What is the solution space for the following union?

typedef enum logic[1:0]{SMALL_SIZE=0, MEDIUM=1, BIG=2} size_t;
typedef enum logic[1:0]{SMALL=0,LARGE=3} size_1_t;
typedef union packed {
  size_t size;
  size_1_t size_1;
  logic[1:0] bit_val;
} sample_union;

Constraining size_1 to value LARGE results in constraint solver error

Solver failed when solving following set of constraints
rand bit[1:0] s1; // rand_mode = ON

constraint INTERNAL_0 // (constraint_mode = ON)
{
((s1 inside {2’h0, 2’h3}) && (s1 inside {[2’h0:2’h2]}));
}
constraint WITH_CONSTRAINT // (from this) (constraint_mode = ON) (testbench.sv:58)
{
(s1 == my_package::size_1_t::LARGE);
}

=======================================================

How can I get the constraint to work and why is the internal constraint ANDing the two enums?

Full code is below

package my_package;
typedef enum logic[1:0]{SMALL_SIZE=0, MEDIUM=1, BIG=2} size_t;
typedef enum logic[1:0]{SMALL=0,LARGE=3} size_1_t;
typedef union packed {
  size_t size;
  size_1_t size_1;
  logic[1:0] bit_val;
} sample_union;

class Base;
  // Properties
  rand bit test_result;
  rand sample_union s1;

endclass

endpackage

module GRG_constraint;
  import my_package::*;

  Base  B_h;
  bit result;
  
initial begin
  B_h = new;  
  if(B_h.randomize() with {
    s1.size_1 == LARGE;
  })
    $display("B_h.s1.size_1 = %0s",B_h.s1.size_1.name());
	else
	  $error("Failed to randomize Base");    
    #10;

end

endmodule

In reply to prang:

This is one of the clarifications made to the recent 1800-2017 LRM. The solver is not allowed to choose a value that lies outside the set of named values of the enum type.
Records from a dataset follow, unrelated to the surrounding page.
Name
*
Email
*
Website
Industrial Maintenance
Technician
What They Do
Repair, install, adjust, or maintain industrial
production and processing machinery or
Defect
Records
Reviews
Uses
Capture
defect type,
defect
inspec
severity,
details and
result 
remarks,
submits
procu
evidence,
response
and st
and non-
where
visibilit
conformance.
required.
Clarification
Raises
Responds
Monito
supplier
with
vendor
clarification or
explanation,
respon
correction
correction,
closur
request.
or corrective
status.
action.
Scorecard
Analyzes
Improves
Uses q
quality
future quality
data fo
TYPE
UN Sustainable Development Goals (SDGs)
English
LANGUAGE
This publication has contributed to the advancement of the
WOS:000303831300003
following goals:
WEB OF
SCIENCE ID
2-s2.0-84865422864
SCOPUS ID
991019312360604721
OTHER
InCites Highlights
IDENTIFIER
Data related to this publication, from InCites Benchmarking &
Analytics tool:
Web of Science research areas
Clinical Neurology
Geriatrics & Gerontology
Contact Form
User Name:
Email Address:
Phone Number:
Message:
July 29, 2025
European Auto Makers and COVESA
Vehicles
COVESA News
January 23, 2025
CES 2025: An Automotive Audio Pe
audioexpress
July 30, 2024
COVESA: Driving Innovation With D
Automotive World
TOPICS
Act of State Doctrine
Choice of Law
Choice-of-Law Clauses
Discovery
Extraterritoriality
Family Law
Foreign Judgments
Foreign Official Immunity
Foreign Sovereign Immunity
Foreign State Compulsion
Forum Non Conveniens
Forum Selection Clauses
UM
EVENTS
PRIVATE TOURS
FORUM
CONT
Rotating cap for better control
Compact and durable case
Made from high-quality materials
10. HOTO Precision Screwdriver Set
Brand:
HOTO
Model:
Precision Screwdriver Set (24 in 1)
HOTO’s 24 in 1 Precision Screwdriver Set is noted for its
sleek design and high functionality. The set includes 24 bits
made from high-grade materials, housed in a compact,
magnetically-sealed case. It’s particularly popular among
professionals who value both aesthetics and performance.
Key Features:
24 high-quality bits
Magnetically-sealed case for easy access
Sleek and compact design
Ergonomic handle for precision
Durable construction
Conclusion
This is something constraint solvers were already doing, just not documented.

In your union, 0 is the only value common to the two enum types.

I’m not sure what you are trying to accomplish with the packed union; there might be alternatives like created lists of values with queues or associative arrays.

In reply to dave_59:

The packed union containing enums is part of an interface struct, we ran into this issue while randomizing input values.

I looked at 2017 LRM and found this section. Is this the clarification you referred to?

If a rand variable of packed structure or packed untagged union type has a member of enum type,
the rules in 18.3 restricting the random values of an enum variable shall not apply to that member.
For example:

typedef enum bit [1:0] { A=2'b00, B=2'b11 } ab_e;
typedef struct packed {
ab_e ValidAB;
} VStructEnum;
typedef union packed {
ab_e ValidAB;
} VUnionEnum;

When randomizing a variable of type ab_e, the solver can only select a random value of 2’b00 or
2’b11 (A or B, respectively). However, when randomizing a variable of type VStructEnum or
VUnionEnum, the solver can select 2’b00, 2’b01, 2’b10 or 2’b11.

To me, this implies my standalone testcase should work. If I extend the definition of VUnionEnum as follows

typedef enum bit [1:0] { C=2'b01, D=2'b10 } cd_e;
typedef union packed {
ab_e ValidAB;
cd_e ValidCD;
} VUnionEnum;

when randomizing ValidCD, I have values b01 and b10 available. While randomizing ValidAB, I have values b00 and b11 available. While Randomizing VUnionEnum, I have all 4 values available. Is this right?

In reply to prang:
Sorry I missed the “packed” in your union declaration. This is yet another clarification in the LRM that many not be implemented in your tool. Please contact your tool vendor.